It was a fundamental tenet of Tongan land tenure that only Tongan subjects could hold a life interest in any town or tax allotment, the Lands Court was told this week.
The ruling was made in a dispute between a widower and the oldest son of her husband’s first marriage over ownership of land and a house.
The court was told that when Toakase Panuva’s husband Sionatapi died, she claimed and was granted his town and tax allotments as widow under section 80 of the Land Act.
Before his death her husband granted a lease of his town allotment to his oldest son, Tapu. However, the lease was not registered until after Toakase was registered as the holder of the town allotment.
Toakase asked the court to cancel the lease, while Tapu wanted her registrations of the tax and town allotments cancelled on the ground that Toakase was not a Tongan citizen when his father died. He also wanted a declaration that he owned the house on the town allotment.
Toakase was born in Tonga in 1948 and married a Tongan man in the United States in 1974. She became a US citizen in February 1982. She was divorced from her first husband in 1986.
Sionatapi’s first wife was named Ana. He had a town allotment at Haveluloto registered in 1989 and a tax allotment at Pelehake registered in 1996.
In around 1989 Sionatapi agreed with his sons Tapu and Semisi to build a house on his town allotment. They borrowed the money to build the house from the Bank of Tonga and agreed to share the loan payments. Ana died in December 1989.

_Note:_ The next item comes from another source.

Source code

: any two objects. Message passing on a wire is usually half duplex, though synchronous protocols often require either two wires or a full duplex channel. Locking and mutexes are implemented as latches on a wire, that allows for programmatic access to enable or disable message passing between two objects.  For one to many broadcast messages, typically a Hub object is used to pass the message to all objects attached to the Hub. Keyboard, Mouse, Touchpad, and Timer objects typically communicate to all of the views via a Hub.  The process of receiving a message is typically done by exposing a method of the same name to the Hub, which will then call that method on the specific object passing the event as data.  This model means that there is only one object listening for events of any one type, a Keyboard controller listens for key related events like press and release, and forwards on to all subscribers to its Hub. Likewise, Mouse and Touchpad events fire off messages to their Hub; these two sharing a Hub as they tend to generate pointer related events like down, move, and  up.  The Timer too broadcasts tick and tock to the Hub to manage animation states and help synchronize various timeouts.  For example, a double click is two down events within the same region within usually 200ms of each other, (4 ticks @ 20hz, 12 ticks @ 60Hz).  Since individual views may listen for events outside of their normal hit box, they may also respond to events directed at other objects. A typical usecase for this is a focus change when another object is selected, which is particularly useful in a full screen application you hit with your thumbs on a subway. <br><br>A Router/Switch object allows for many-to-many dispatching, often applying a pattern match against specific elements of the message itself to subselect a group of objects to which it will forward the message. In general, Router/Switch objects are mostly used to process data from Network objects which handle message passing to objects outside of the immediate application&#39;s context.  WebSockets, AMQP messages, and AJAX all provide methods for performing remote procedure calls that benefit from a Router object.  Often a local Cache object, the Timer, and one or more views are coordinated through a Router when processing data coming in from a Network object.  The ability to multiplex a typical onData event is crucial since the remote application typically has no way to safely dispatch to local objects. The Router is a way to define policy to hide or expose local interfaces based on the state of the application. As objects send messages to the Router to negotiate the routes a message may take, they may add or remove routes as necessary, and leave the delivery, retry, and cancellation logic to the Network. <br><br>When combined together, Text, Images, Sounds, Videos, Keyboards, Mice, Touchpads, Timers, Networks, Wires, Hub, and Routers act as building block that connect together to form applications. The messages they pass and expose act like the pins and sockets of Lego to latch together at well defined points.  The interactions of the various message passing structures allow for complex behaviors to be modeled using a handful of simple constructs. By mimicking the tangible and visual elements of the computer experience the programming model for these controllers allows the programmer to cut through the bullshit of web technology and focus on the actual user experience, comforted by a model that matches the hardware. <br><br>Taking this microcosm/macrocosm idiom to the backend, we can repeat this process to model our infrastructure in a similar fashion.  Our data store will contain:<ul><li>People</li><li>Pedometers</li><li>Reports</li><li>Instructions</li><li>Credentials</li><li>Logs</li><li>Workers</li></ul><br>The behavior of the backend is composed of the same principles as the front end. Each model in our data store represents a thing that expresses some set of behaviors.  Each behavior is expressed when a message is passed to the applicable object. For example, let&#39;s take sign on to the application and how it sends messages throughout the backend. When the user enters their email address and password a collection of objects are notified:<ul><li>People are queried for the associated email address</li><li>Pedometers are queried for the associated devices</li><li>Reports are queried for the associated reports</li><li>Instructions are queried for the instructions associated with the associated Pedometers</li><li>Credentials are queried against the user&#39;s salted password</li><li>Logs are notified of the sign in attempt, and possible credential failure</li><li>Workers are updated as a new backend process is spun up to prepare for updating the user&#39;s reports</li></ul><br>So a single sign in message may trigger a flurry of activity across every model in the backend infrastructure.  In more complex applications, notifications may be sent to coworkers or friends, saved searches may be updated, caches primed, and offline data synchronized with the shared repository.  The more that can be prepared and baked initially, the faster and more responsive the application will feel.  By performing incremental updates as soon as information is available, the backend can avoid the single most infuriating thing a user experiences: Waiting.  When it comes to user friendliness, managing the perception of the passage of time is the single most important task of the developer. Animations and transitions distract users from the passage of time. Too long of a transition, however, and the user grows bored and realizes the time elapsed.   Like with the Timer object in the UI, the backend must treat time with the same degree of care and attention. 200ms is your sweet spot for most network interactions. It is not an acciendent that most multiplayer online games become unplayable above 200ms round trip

On June 15, 1991 Sionatapi married Toakase in the United States and brought her to Tonga to live in the house with his children. In August that year Tapu married and left the house to live elsewhere with his wife.
Sionatapi retired in 1992 and in 2000 Toakase went back to the United States for work until 2009 and sent her husband money.
In 2003, Sionatapi asked Tapu to help repay the bank loan in return for a lease of his town allotment.
In November 2004, Cabinet approved the lease, but it was not registered until 2015.
In 2009 Toakase returned to Tonga and lived with Sionatapi until he died in July 2012. At the date of Sionatapi’s death she was still an American citizen.
Before making a claim for Sionatapi’s town and tax allotments as his widow, Toakase applied for and regained her Tongan nationality. Sionatapi’s town and tax allotments were registered in her name in 2013.
Having considered previous rulings on the rules surrounding citizenship and land ownership, Judge Paulsen said Toakase was not entitled to claim Sionatapi’s tax or town allotment because she was not a Tongan subject on the date that he died, the judge said.
Her registration must therefore be cancelled.
He said it was basic to Tongan land laws that the only people who could hold a lifetime interest in town and tax allotments were citizens.
“It would be peculiar that a Tongan born male is, as a result of taking foreign citizenship prior to the 2007 amendments to the Nationality Act, deprived of his right to hold a tax or town allotment yet a widow who has similarly lost her Tongan nationality retains that right,” the judge said.
“The Land Act created a unique system of land tenure in Tonga where all land is given by grant and not sold for money and life interests in land are reserved for Tongan people to ensure their welfare. The prevention of alienation of land to foreigners was regarded as a vitally important policy for Tonga’s future. Life interests in land carry cultural and customary obligations which nonTongans cannot be expected and would not perform and thus were reserved for Tongan subjects only.”
The judge said he declined to make a finding that Tapu was the owner of the house or as to the validity or otherwise of the lease.
The main points
- It was a fundamental tenet of Tongan land tenure that only Tongan subjects could hold a life interest in any town or tax allotment, the Lands Court was told this week.
- The ruling was made in a dispute between a widower and the oldest son of her husband’s first marriage over ownership of land and a house.
- Judge Paulsen said the widow was not entitled to claim the tax or town allotment because she was not a Tongan subject on the date that he
- Her registration must therefore be cancelled.